The answer must consist of every line in the records that contains the word "mathbb".
+-------+
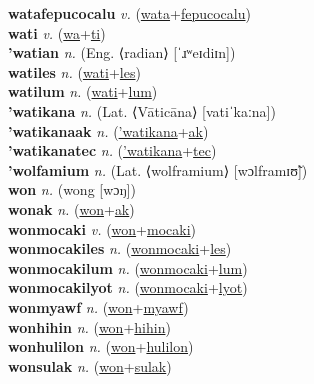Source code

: \textbf{watafepucocalu} \textit{v.} (\hyperref[wata]{wata}+\hyperref[fepucocalu]{fepucocalu})
 \label{watafepucocalu} \\
\textbf{wati} \textit{v.} (\hyperref[wa]{wa}+\hyperref[ti]{ti})
 \label{wati} \\
\textbf{'watian} \textit{n.} (Eng. ⟨radian⟩ [ˈɹʷeɪdiɪn])
 \label{'watian} \\
\textbf{watiles} \textit{n.} (\hyperref[wati]{wati}+\hyperref[les]{les})
 \label{watiles} \\
\textbf{watilum} \textit{n.} (\hyperref[wati]{wati}+\hyperref[lum]{lum})
 \label{watilum} \\
\textbf{'watikana} \textit{n.} (Lat. ⟨Vāticāna⟩ [vatiˈkaːna])
 \label{'watikana} \\
\textbf{'watikanaak} \textit{n.} (\hyperref['watikana]{'watikana}+\hyperref[ak]{ak})
 \label{'watikanaak} \\
\textbf{'watikanatec} \textit{n.} (\hyperref['watikana]{'watikana}+\hyperref[tec]{tec})
 \label{'watikanatec} \\
\textbf{'wolfamium} \textit{n.} (Lat. ⟨wolframium⟩ [wɔlframɪʊ̃])
 \label{'wolfamium} \\
\textbf{won} \textit{n.} ({\javanese{}wong} [wɔŋ])
 \label{won} \\
\textbf{wonak} \textit{n.} (\hyperref[won]{won}+\hyperref[ak]{ak})
 \label{wonak} \\
\textbf{wonmocaki} \textit{v.} (\hyperref[won]{won}+\hyperref[mocaki]{mocaki})
 \label{wonmocaki} \\
\textbf{wonmocakiles} \textit{n.} (\hyperref[wonmocaki]{wonmocaki}+\hyperref[les]{les})
 \label{wonmocakiles} \\
\textbf{wonmocakilum} \textit{n.} (\hyperref[wonmocaki]{wonmocaki}+\hyperref[lum]{lum})
 \label{wonmocakilum} \\
\textbf{wonmocakilyot} \textit{n.} (\hyperref[wonmocaki]{wonmocaki}+\hyperref[lyot]{lyot})
 \label{wonmocakilyot} \\
\textbf{wonmyawf} \textit{n.} (\hyperref[won]{won}+\hyperref[myawf]{myawf})
 \label{wonmyawf} \\
\textbf{wonhihin} \textit{n.} (\hyperref[won]{won}+\hyperref[hihin]{hihin})
 \label{wonhihin} \\
\textbf{wonhulilon} \textit{n.} (\hyperref[won]{won}+\hyperref[hulilon]{hulilon})
 \label{wonhulilon} \\
\textbf{wonsulak} \textit{n.} (\hyperref[won]{won}+\hyperref[sulak]{sulak})
 \label{wonsulak} \\
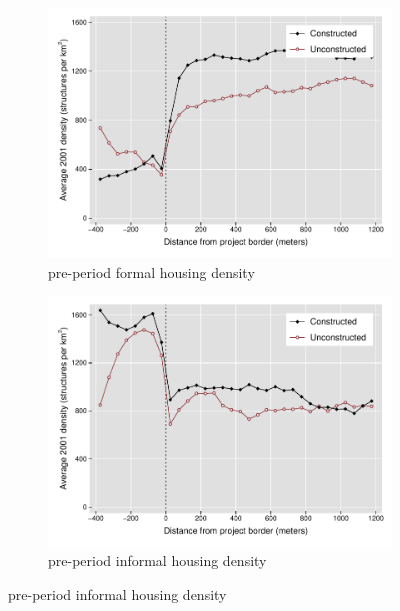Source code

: \documentclass[12pt]{article}
\begin{document}
\begin{figure}[h!]
        \centering
        \caption[ Pre-Period Housing Densities in Constructed and Unconstructed Projects Areas ]
        {\small Pre-Period Housing Densities in Constructed and Unconstructed projects } 
        \begin{subfigure}[b]{0.495\textwidth}
            \centering
            \includegraphics[width=\textwidth,trim={0.3cm .3cm 0.1cm 0cm}, clip=true]{figures/bblu_for_pre_means_3}
            \caption[Network2]%
            {{\small pre-period formal housing density}}    
            \label{fig:prefor}
        \end{subfigure}
        \hfill
        \begin{subfigure}[b]{0.495\textwidth}  
            \centering 
            \includegraphics[width=\textwidth,trim={0.3cm .3cm 0.1cm 0cm}, clip=true]{figures/bblu_inf_pre_means_3}
            \caption[]%
            {{\small pre-period informal housing density}}    
            \label{fig:preinf}
        \end{subfigure}
        \label{fig:rawbblumeans}
        \vspace{-6mm}
    \end{figure} 
\end{document}
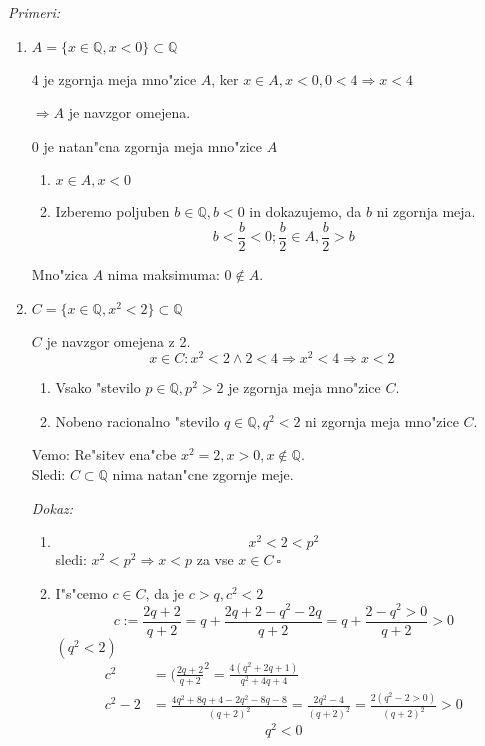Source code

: \emph{Primeri:}
\begin{enumerate}
	\item $A = \{x \in \mathbb{Q}, x < 0\} \subset \mathbb{Q}$
	
	4 je zgornja meja mno"zice $A$, ker $x \in A, x < 0, 0 < 4 \Rightarrow x < 4$
	
	$\Rightarrow A$ je navzgor omejena.
	
	0 je natan"cna zgornja meja mno"zice $A$
	\begin{enumerate}
		\item $x \in A, x < 0$
		\item  Izberemo poljuben $b \in \mathbb{Q}, b < 0$ in dokazujemo, da $b$ ni zgornja meja.
		\[b < \frac{b}{2} < 0; \frac{b}{2} \in A, \frac{b}{2} > b \]
	\end{enumerate}
	Mno"zica $A$ nima maksimuma: $0 \notin A$.
	
	\item $C = \{x \in \mathbb{Q}, x^2 < 2\} \subset \mathbb{Q}$
	
	$C$ je navzgor omejena z 2.
	\[x \in C: x^2 < 2 \land 2 < 4 \Rightarrow x^2 < 4 \Rightarrow x < 2 \]
	\begin{enumerate}
		\item Vsako "stevilo $p \in \mathbb{Q}, p^2 > 2$ je zgornja meja mno"zice $C$.
		\item Nobeno racionalno "stevilo $q \in \mathbb{Q}, q^2 < 2$ ni zgornja meja mno"zice $C$.
	\end{enumerate}

	Vemo: Re"sitev ena"cbe $x^2 = 2, x > 0, x \notin \mathbb{Q}$.\\
	Sledi: $C \subset \mathbb{Q}$ nima natan"cne zgornje meje.
	
	\emph{Dokaz:}
	\begin{enumerate}
		\item \[x^2 < 2 < p^2\]
		sledi: $x^2 < p^2 \Rightarrow x < p$ za vse $x \in C\ \square$
		
		\item I"s"cemo $c \in C$, da je $c > q, c^2 < 2$
		\[c := \frac{2q + 2}{q + 2} = q + \frac{2q + 2 - q^2 - 2q}{q+2} = q + \frac{2 - q^2 > 0}{q + 2} > 0\]
		$(q^2 < 2)$
		\begin{align*}
			c^2 &= (\frac{2q + 2}{q + 2}^2 = \frac{4(q^2 + 2q + 1)}{q^2 + 4q + 4}\\
			c^2 - 2 &=\frac{4q^2 + 8q + 4 - 2q^2 - 8q - 8}{(q + 2)^2} = \frac{2q^2 - 4}{(q+2)^2} = \frac{2(q^2 - 2 > 0)}{(q+2)^2} > 0
		\end{align*}
		\[q^2 < 0\]
	\end{enumerate}
\end{enumerate}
+-------+
#### Answer area:
	\item $A = \{x \in \mathbb{Q}, x < 0\} \subset \mathbb{Q}$
		\item  Izberemo poljuben $b \in \mathbb{Q}, b < 0$ in dokazujemo, da $b$ ni zgornja meja.
	\item $C = \{x \in \mathbb{Q}, x^2 < 2\} \subset \mathbb{Q}$
		\item Vsako "stevilo $p \in \mathbb{Q}, p^2 > 2$ je zgornja meja mno"zice $C$.
		\item Nobeno racionalno "stevilo $q \in \mathbb{Q}, q^2 < 2$ ni zgornja meja mno"zice $C$.
	Vemo: Re"sitev ena"cbe $x^2 = 2, x > 0, x \notin \mathbb{Q}$.\\
	Sledi: $C \subset \mathbb{Q}$ nima natan"cne zgornje meje.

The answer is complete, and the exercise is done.